On Friday, crews got to work dripping epeoleon — an odor neutralizer often used at landfills and sewage treatment plants — into the water and spraying it on the surface. County officials said it will take three to five days for it to make a noticeable difference, according to CBS Los Angeles.
Once they remove the odor, officials plan to do a thorough cleaning of the channel, Pestrella said.
"I am going to keep my fingers crossed that this is the solution," Mayor Lulu Davis-Holmes said, according to CBS Los Angeles. "They seem confident, and I am going to rely on that. But if not, we will take another step and declare it an emergency."
Davis-Holmes' staff is drafting a letter to Governor Gavin Newsom, asking him to step in with state funds as the city works to assist its residents.
Right now, the county is giving residents around $180 for hotel rooms, and is offering to reimburse them for new air filters.

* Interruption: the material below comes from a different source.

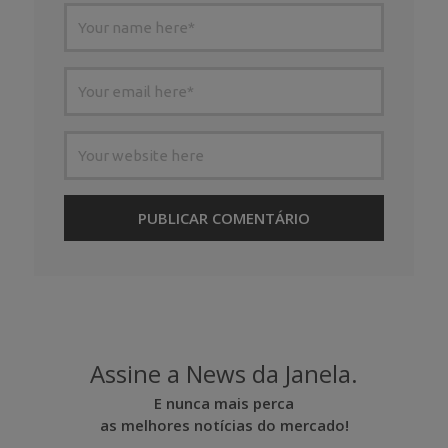
Assine a News da Janela.
E nunca mais perca
as melhores notícias do mercado!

However, it's unclear how long it will take for residents to be reimbursed.
On Thursday, the city's residents rallied outside of City Hall, asking city leaders to do more.
"As of right now, they're expecting to everybody to pay, pay and then submit for reimbursement and then eventually, in a few months, you will get your money back," Meni told CBS Los Angeles.
According to the mayor, the city has already allocated $100,000 to relocate low-income residents.
"Rooms are being identified as we speak. Right now I can tell you that there are 40 rooms that the city has already locked in for our residents who would like to leave the city because they can't tolerate the smell anymore," Davis-Holmes said.
However, the mayor criticized county health officials for not responding quicker.
"It's been proven that the Black and brown communities are not responded to in an expeditious manner. I can say that once I called our supervisor, the ball started rolling," she said, according to CBS Los Angeles.
U.S. Representative Nanette Diaz Barragan asked Newsom on Friday to declare a state of emergency.
"The people of Carson deserve the same level of response as the people that have experienced public health emergencies in el Segundo, Porter Ranch and Malibu," Diaz Barragan said, according to CBS Los Angeles. "Now this is a matter of public health and is quickly becoming an environmental justice issue."